Дон обмелел, обнажив песчаные косы, и вода в нём стала тёплой, как парное молоко.
Старики поглядывали на небо и качали головами:
— Гроза будет. Большая гроза. Не к добру это.
И верно — гроза собиралась. Но не только на небе.
****
На четвёртый день, ближе к вечеру, Анна пошла на Дон.
Невмоготу стало сидеть в душной хате, где мухи бились в стёкла, а воздух стоял такой, что не продохнуть.
Сказала матери: «Пойду, маманя, до реки схожу, ноги сполосну».
Агафья только вздохнула — знала, что дочка не столько за водой пойдёт, сколько за тоской своей, которую только у воды и можно выплакать незаметно.
Тропинка к Дону шла мимо Темирязевского подворья.
Анна ускорила шаг, когда поравнялась с их плетнём, низко опустила голову, спрятала лицо под платком.
Но всё равно краем глаза увидела: во дворе кто-то есть. И сердце её забилось часто-часто, как пойманная птица.
Во дворе были оба.
Степан стоял у коновязи, чистил скребницей Зорьку.
Движения его были медленные, тяжёлые, и, казалось, он даже не смотрел в её сторону.

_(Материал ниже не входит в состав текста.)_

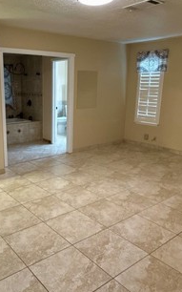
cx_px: 50
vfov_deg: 61.2
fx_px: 246
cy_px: 143
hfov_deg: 39.7
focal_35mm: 31
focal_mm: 2.22
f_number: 2.2
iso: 320
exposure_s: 1/100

Но Анна чувствовала: смотрел. Сквозь ресницы, сквозь опущенную голову, сквозь все преграды — чувствовала его взгляд на себе.
Гордей сидел на завалинке, точил косу.
Увидел Анну, улыбнулся легко, открыто, махнул рукой:
— Здравствуй, Анна! Куда путь держишь?
Она хотела промолчать, пройти мимо, но ноги сами остановились. Подняла глаза — и встретилась с его тёплым, ласковым взглядом.
И снова что-то дрогнуло внутри, что-то отозвалось, хотя она приказывала себе не отзываться.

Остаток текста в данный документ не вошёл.